While banks say cash supply is skewed, RBI asks them to improve logistics

•The cash shortage in the automated teller machines has led to banks and the regulator at loggerheads with banks pointing out supply shortages though the central bank thinks its a logistical issue for the banks. While currency in circulation has been increasing since January but bankers said distribution is skewed towards northern and eastern states.

•According to latest data released by RBI, currency in circulation as on 7 April was Rs 13.61 lakh crore as compared to Rs 12.45 lakh crore as on March 10. While currency in circulation has definitely increased but the pace has slowed down since the last week of March.

•Banker said the distribution of currency was skewed towards the states that went to polls in February-March and the situation has not been corrected even after polls are over.

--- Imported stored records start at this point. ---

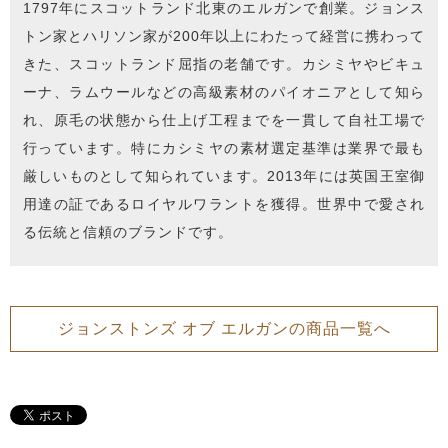
1797年にスコットランド北東のエルガンで創業。ジョンス
トン家とハリソン家が200年以上にわたって経営に携わって
きた、スコットランド屈指の老舗です。カシミヤやビキュ
ーナ、ラムウールなどの高級素材のパイオニアとして知ら
れ、原毛の状態から仕上げ工程までを一貫して自社工場で
行っています。特にカシミヤの素材選定基準は業界で最も
厳しいものとして知られています。2013年には英国王室御
用達の証であるロイヤルワラントを獲得。世界中で愛され
る伝統と信頼のブランドです。
ジョンストンズ オブ エルガンの商品一覧へ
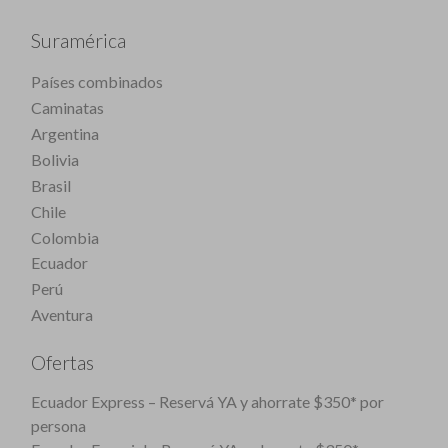
Suramérica
Países combinados
Caminatas
Argentina
Bolivia
Brasil
Chile
Colombia
Ecuador
Perú
Aventura
Ofertas
Ecuador Express – Reservá YA y ahorrate $350* por
persona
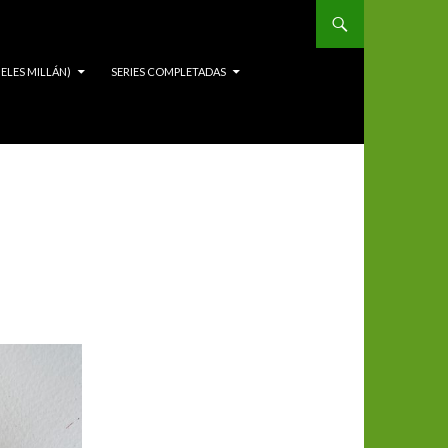
ELES MILLÁN)
SERIES COMPLETADAS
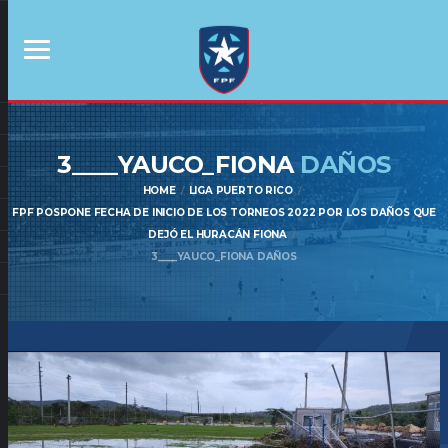
3____YAUCO_FIONA
DAÑOS
HOME
LIGA PUERTO RICO
FPF POSPONE FECHA DE INICIO DE LOS TORNEOS 2022 POR LOS DAÑOS QUE
DEJÓ EL HURACÁN FIONA
3____YAUCO_FIONA DAÑOS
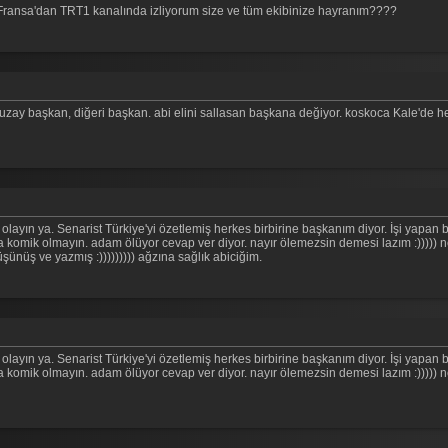
 Fransa'dan TRT1 kanalında izliyorum size ve tüm ekibinize hayranım????
an, uzay başkan, diğeri başkan. abi elini sallasan başkana değiyor. koskoca Kale'de 
olayın ya. Senarist Türkiye'yi özetlemiş herkes birbirine başkanım diyor. İşi yapan b
da komik olmayın. adam ölüyor cevap ver diyor. nayır ölemezsin demesi lazım :)))
ünüş ve yazmış :))))))))) ağzına sağlık abiciğim.
olayın ya. Senarist Türkiye'yi özetlemiş herkes birbirine başkanım diyor. İşi yapan b
da komik olmayın. adam ölüyor cevap ver diyor. nayır ölemezsin demesi lazım :)))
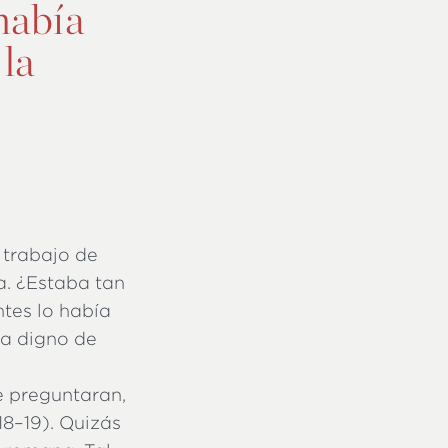
había
 la
e trabajo de
a. ¿Estaba tan
ntes lo había
ra digno de
e preguntaran,
18–19). Quizás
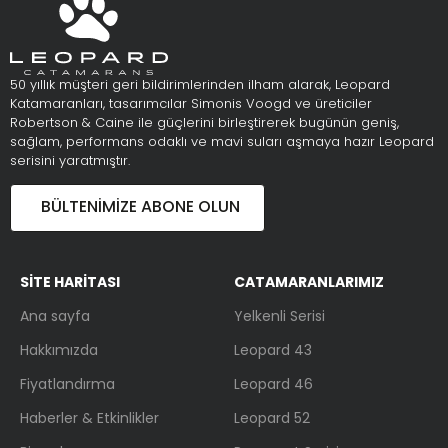
50 yıllık müşteri geri bildirimlerinden ilham alarak, Leopard
Katamaranları, tasarımcılar Simonis Voogd ve üreticiler
Robertson & Caine ile güçlerini birleştirerek bugünün geniş,
sağlam, performans odaklı ve mavi suları aşmaya hazır Leopard
serisini yaratmıştır.
BÜLTENIMIZE ABONE OLUN
SİTE HARİTASI
CATAMARANLARIMIZ
Ana sayfa
Yelkenli Serisi
Hakkımızda
Leopard 43
Fiyatlandırma
Leopard 46
Haberler & Etkinlikler
Leopard 52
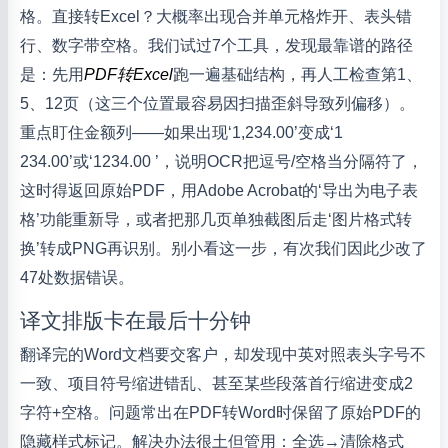
格。直接转Excel？大概率出现合并单元格炸开、表头错
行、数字带空格。我们试过7个工具，发现最靠谱的路径
是：先用
PDF转Excel
跑一遍基础结构，再人工检查第1、
5、12页（这三个位置最容易因扫描歪斜导致列偏移）。
重点盯住金额列——如果出现‘1,234.00’变成‘1
234.00’或‘1234.00 ’，说明OCR把逗号/空格当分隔符了，
这时得返回原始PDF，用Adobe Acrobat的‘导出为电子表
格’功能重新导，或者把那几页单独截图后走‘图片格式转
换’转成PNG再识别。别小看这一步，有次我们因此少改了
47处数据错误。
译文排版卡在最后十分钟
翻译完的Word文档要交客户，却发现中英对照表头字号不
一致、项目符号缩进错乱、甚至某些段落首行缩进变成2
字符+空格。问题常出在PDF转Word时保留了原始PDF的
隐藏样式标记。解决办法很土但管用：全选→清除格式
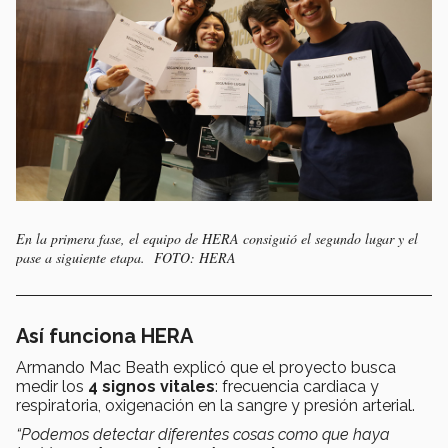
En la primera fase, el equipo de HERA consiguió el segundo lugar y el
pase a siguiente etapa. FOTO: HERA
Así funciona HERA
Armando Mac Beath explicó que el proyecto busca
medir los
4 signos vitales
: frecuencia cardiaca y
respiratoria, oxigenación en la sangre y presión arterial.
“Podemos detectar diferentes cosas como que haya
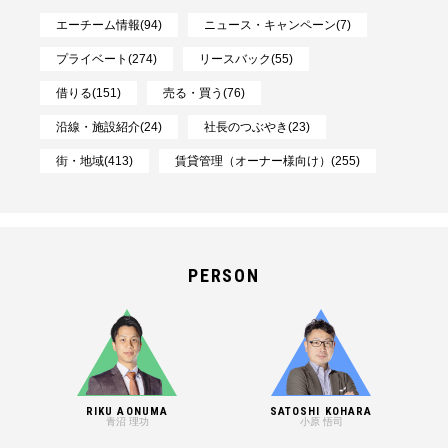
エーチーム情報(94)
ニュース・キャンペーン(7)
プライベート(274)
リースバック(55)
借りる(151)
売る・買う(76)
沿線・施設紹介(24)
社長のつぶやき(23)
街・地域(413)
賃貸管理（オーナー様向け）(255)
PERSON
RIKU AONUMA
SATOSHI KOHARA
青沼 理功
小原 悟司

•“While there is adequate supply of currency in the Northern and Eastern part of the country but supply is not adequate in Western and Southern states. It is not possible for us to move the excess currency notes from one part of the country to another,” said a senior official from a large private sector bank.

•“If our requirement is, say Rs 50 crore from RBI on a particular day we don’t get more than 20%,” said the manager of a large branch of a state-run lender in Mumbai.

•A senior central bank official, has however, denied supply has been curtailed. “We are infusing money which is evident from the fact that currency in circulation numbers are increasing. Banks have to manage logistics properly,” the official said adding that it is quiet possible banks are keeping proportionately more funds in branches and less in ATMs.

•Another senior official from RBI said typically people withdraw more cash during the last and first few days of a month, after which money started come back to the system again.

•However, the official admitted that it is a concern among government and regulator that cash withdrawals are going up steadily. One of the aim of the recent demonetization exercise was to move to a less cash society and encourage digital modes of payment.

•However, cash withdrawals from automated teller machines (ATM) has continued its upward journey which further increased in February 2017 to Rs 1.93 lakh crore from Rs 1.52 lakh crore in January and believed to be on track to reach the pre-demonetisation levels.

•“Following the withdrawal of high value currency notes, digital mode of payments have gained acceptance. However, at the same time cash transactions are also coming back. This is an area of concern,” the RBI official added.

💡 ‘Digital trade zooms 23 times’

Post-demonetisation, 15,000 institutions have gone cashless, says NITI Aayog

•About 15,000 institutions have become cashless, following its digi dhan mela initiative held across 100 cities in the country with an aim to create awareness about digital payments, the government think-tank NITI Aayog said.

•“[A] 100-day-long information, education and communication campaign, led by NITI Aayog, was held to make digital payments a mass movement in India,” the Aayog said in a statement.

•“At least 15,000 institutions have gone cashless in these 100 rural and urban cities,” it said.

Volumes gallop

•It claimed that digital payments in the country have grown by close to 23 times since withdrawal of high-value of currency notes was announced in November last year.

•“Volume of all digital transactions increased by about 23 times with 63,80,000 digital transactions for a value of Rs. 2,425 crore in March 2017 (since demonetisation) compared to 2,80,000 digital transactions worth Rs. 101 crore till November 2016 (January-November),” it added.

•Aadhaar-enabled payments have increased from 2.5 crore in November 2016 to more than 5 crore in March 2017, the release said, adding that Immediate Payment Service (IMPS) transactions have gone up from 3.6 crore to 6.7 crore during the same period.

•“BHIM App has already created a new world record by registering 1.9 crore downloads in just four months since its launch in December, 2016,” the Aayog said.

•The Aayog further said more than 15 lakh people from cities, small towns and villages attended the melas, which helped enable lakhs to open new bank accounts as well as create new Aadhaar cards.